Mostafa Heddaya is the former managing editor of Hyperallergic.

10 replies on “Nail in the Coffin for Cariou v. Prince”

  1. I hate stories like this that presume we’ve all been hanging on every court transcript. Especially when it’s “the upper court denied the reversal of the challenge to the appeal of the revised suit” mumbo-jumbo. What does it mean now that it’s been settled?

  2. When Prince himself admits his work was meaningless it doesn’t really matter if someone else can find merit in it. He didn’t intend for it to be anything of artistic merit, thus it was indeed copyright violation. He won basically because he was more famous and had more money to fight this.

  3. The telling point may be that there is no authoritative “reasonable observer” of aesthetic transformation.

  4. Actually, it still has to go back to the district court to determine whether 5 of Prince’s paintings are fair use.

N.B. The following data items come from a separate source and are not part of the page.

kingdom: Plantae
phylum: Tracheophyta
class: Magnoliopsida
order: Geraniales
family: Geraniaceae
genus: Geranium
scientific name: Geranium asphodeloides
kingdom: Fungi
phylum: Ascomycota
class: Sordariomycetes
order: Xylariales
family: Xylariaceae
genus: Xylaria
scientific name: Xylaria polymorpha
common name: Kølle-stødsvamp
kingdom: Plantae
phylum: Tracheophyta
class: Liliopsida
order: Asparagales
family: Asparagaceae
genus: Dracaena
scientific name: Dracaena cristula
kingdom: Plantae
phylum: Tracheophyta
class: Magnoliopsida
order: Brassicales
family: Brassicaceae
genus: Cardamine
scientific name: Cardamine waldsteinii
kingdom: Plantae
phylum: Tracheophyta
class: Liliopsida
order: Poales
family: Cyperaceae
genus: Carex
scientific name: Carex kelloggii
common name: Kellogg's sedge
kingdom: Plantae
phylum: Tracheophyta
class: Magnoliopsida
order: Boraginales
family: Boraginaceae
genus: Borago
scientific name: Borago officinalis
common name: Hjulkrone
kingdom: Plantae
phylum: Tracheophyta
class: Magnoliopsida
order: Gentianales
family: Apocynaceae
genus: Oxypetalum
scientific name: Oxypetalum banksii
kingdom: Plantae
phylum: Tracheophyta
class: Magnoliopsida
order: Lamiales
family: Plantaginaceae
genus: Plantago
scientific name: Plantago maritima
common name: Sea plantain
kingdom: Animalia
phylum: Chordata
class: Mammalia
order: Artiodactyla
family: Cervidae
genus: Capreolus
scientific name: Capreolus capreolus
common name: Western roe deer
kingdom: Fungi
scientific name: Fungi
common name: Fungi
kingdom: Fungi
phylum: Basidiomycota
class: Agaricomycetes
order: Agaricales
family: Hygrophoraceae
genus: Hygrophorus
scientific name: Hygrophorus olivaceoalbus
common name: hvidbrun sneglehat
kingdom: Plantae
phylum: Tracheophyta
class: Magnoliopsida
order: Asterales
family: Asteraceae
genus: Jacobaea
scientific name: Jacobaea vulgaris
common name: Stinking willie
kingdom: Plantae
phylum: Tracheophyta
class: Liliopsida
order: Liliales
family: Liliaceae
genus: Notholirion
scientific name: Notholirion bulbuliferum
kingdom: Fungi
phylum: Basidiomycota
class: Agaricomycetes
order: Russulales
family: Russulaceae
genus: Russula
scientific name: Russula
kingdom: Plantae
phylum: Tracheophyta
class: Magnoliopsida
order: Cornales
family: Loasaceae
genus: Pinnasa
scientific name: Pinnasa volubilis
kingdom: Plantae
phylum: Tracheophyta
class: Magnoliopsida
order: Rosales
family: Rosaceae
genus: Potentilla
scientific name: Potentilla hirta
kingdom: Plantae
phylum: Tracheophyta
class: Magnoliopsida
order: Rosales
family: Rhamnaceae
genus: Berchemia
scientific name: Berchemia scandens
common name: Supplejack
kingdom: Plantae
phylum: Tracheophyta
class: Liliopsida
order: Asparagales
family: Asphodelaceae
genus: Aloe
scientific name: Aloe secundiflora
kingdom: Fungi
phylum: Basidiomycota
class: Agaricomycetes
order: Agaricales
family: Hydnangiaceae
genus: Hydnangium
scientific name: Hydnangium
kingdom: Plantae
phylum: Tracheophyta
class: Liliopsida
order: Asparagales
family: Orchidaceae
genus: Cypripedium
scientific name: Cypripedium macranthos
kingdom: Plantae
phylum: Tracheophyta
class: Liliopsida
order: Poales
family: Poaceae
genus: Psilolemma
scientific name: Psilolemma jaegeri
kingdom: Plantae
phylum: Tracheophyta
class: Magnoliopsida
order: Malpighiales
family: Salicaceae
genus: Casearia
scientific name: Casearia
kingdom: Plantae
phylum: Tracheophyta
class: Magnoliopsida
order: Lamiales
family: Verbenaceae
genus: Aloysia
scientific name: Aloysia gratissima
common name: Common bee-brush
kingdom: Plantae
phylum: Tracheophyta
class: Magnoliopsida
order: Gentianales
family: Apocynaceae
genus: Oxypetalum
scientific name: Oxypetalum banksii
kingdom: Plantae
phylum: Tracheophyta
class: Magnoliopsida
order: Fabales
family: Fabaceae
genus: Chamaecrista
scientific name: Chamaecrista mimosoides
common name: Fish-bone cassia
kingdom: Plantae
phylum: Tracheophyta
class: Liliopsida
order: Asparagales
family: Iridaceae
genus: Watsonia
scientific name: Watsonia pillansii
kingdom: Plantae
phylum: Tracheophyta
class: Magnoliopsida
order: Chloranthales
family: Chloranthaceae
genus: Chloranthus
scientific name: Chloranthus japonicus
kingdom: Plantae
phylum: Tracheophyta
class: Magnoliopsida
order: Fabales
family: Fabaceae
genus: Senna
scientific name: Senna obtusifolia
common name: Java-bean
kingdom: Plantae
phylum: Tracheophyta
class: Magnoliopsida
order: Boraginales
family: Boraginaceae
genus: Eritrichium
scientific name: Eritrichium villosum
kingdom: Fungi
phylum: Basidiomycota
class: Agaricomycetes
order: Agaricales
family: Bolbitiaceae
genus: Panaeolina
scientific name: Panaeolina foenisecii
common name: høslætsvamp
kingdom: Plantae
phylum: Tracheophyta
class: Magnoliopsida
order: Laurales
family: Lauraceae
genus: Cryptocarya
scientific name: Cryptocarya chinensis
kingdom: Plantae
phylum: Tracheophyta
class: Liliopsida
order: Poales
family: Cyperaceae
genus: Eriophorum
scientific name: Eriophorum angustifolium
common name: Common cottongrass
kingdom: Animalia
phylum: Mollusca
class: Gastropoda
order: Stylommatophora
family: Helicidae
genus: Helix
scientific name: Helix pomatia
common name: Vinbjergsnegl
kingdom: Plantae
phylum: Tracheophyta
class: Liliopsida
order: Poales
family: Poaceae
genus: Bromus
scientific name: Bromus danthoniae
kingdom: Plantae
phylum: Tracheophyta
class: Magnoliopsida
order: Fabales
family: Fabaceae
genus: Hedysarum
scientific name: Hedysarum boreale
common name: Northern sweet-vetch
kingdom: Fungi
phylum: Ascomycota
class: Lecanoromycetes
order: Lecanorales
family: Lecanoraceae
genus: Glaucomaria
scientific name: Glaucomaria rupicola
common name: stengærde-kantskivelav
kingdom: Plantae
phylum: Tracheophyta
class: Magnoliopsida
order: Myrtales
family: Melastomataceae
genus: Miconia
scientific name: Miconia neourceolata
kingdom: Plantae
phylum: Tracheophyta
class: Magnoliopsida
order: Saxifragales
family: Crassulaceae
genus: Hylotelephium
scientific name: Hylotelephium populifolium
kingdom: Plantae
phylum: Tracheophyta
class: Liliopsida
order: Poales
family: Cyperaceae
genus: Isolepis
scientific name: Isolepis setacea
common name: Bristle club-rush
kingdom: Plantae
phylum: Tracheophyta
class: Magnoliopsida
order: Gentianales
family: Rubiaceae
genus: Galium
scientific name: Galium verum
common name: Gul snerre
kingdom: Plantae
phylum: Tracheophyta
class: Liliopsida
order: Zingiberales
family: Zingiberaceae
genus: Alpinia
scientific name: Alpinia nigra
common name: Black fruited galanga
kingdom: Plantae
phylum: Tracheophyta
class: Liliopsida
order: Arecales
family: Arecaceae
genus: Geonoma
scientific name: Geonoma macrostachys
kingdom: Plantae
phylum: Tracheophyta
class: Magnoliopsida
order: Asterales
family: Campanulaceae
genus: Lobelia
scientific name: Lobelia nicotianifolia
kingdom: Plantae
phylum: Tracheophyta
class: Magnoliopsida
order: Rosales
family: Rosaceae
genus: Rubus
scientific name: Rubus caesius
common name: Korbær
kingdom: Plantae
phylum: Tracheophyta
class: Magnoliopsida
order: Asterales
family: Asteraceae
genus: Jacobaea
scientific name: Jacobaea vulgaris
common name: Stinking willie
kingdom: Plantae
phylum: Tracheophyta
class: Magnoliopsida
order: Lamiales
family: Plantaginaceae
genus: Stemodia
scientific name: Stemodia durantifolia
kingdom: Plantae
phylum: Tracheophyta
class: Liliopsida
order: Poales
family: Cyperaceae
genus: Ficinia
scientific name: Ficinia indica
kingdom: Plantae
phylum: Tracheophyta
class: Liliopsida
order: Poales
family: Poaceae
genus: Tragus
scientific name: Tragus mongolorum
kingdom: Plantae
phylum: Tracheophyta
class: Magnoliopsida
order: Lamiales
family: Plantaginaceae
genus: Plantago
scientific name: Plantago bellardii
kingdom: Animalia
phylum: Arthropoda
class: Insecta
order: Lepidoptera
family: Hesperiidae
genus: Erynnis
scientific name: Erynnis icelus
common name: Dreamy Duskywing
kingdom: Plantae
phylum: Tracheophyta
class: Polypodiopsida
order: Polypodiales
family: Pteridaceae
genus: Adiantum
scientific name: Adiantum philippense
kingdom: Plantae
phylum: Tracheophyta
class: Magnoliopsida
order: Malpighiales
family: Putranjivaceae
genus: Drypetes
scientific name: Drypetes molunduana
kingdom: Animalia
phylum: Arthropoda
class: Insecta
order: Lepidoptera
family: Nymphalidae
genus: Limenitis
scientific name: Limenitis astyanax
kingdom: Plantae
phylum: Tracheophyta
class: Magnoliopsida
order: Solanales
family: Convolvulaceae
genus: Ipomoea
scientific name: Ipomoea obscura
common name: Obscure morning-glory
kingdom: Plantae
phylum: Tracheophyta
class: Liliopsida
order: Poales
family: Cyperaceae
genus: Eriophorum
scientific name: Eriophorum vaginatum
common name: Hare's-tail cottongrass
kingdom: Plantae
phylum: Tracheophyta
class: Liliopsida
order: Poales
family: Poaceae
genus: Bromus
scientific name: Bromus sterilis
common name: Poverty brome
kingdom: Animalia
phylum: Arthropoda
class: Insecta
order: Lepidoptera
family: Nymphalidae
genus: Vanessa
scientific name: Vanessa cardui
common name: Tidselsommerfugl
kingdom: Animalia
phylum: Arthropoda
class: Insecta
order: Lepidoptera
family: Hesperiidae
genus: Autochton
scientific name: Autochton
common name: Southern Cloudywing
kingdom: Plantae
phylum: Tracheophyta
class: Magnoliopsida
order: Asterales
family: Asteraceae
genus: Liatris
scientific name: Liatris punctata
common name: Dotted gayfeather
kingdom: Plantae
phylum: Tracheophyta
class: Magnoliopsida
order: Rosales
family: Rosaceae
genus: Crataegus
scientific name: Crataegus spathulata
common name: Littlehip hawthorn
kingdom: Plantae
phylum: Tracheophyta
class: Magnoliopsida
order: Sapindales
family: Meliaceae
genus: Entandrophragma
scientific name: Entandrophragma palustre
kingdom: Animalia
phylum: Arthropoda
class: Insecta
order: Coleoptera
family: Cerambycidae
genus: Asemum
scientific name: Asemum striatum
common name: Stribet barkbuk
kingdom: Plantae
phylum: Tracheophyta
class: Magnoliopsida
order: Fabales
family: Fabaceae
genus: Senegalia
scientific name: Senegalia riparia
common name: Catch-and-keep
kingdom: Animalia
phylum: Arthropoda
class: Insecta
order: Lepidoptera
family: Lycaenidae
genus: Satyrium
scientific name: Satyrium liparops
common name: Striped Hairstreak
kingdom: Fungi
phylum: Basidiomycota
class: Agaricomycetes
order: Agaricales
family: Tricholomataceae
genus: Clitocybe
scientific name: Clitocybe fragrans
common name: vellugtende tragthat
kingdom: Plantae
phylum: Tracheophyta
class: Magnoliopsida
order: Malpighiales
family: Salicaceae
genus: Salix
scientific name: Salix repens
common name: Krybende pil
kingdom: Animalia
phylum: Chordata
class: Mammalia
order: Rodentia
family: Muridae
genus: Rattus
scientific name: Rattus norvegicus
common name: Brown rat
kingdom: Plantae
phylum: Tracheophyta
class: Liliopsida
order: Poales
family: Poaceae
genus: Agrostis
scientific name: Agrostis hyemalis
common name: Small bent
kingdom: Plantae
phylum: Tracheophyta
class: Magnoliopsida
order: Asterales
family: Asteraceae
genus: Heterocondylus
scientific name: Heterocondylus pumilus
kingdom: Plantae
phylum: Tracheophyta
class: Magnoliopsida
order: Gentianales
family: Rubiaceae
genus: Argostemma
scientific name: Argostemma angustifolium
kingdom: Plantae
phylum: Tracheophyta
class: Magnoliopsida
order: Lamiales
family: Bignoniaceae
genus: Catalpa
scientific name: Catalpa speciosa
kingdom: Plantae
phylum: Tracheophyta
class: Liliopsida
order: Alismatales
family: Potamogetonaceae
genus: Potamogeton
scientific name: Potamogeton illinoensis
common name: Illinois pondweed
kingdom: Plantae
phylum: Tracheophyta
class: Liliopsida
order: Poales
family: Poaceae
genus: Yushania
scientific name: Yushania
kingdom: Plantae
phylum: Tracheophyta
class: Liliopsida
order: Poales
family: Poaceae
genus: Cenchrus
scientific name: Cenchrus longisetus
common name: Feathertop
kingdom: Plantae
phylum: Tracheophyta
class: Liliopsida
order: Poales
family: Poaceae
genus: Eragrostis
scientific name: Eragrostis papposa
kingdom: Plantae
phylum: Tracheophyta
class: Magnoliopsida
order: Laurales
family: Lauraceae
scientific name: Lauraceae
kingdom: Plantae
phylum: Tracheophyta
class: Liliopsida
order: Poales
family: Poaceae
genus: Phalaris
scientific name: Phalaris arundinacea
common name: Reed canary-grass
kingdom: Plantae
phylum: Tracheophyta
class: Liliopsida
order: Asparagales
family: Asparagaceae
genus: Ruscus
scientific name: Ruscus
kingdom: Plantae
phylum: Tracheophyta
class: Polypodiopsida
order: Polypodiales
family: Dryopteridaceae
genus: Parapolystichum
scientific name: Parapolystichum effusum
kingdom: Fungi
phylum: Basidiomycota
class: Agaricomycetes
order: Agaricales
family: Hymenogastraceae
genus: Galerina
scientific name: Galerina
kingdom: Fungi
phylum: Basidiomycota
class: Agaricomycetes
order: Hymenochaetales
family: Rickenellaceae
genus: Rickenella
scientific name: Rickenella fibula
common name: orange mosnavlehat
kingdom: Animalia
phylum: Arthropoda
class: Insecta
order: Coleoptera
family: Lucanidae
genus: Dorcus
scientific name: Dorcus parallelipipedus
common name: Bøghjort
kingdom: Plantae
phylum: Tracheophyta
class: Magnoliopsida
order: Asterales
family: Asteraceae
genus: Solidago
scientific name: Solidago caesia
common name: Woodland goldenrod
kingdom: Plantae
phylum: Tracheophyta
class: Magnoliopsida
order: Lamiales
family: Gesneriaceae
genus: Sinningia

    1. You’re completely right — but that’s mostly a procedural matter, I think, and it’s mentioned in my hyperlinked piece on the 2nd Circuit ruling and partial dissent.

  5. It seems like R.Prince is taking advantage of a natural gap in our ability to reason through competing ideas of artistic freedom and protection of intellectual property. There is now a sort of endless loop where Prince’s artistic freedom is dependent on his rights to use available images, even if that means infringing upon another artist’s rights.

  6. Art is not about fairness nor is it inherently moral (19th c. English art theory fallacy). Tricksterism and theft are archetypal to artistic process. Get over it.

    1. wait till this happens to you and especially after you have spent several years working on a body of work, then tell us how you feel about someone elses “process” processes you.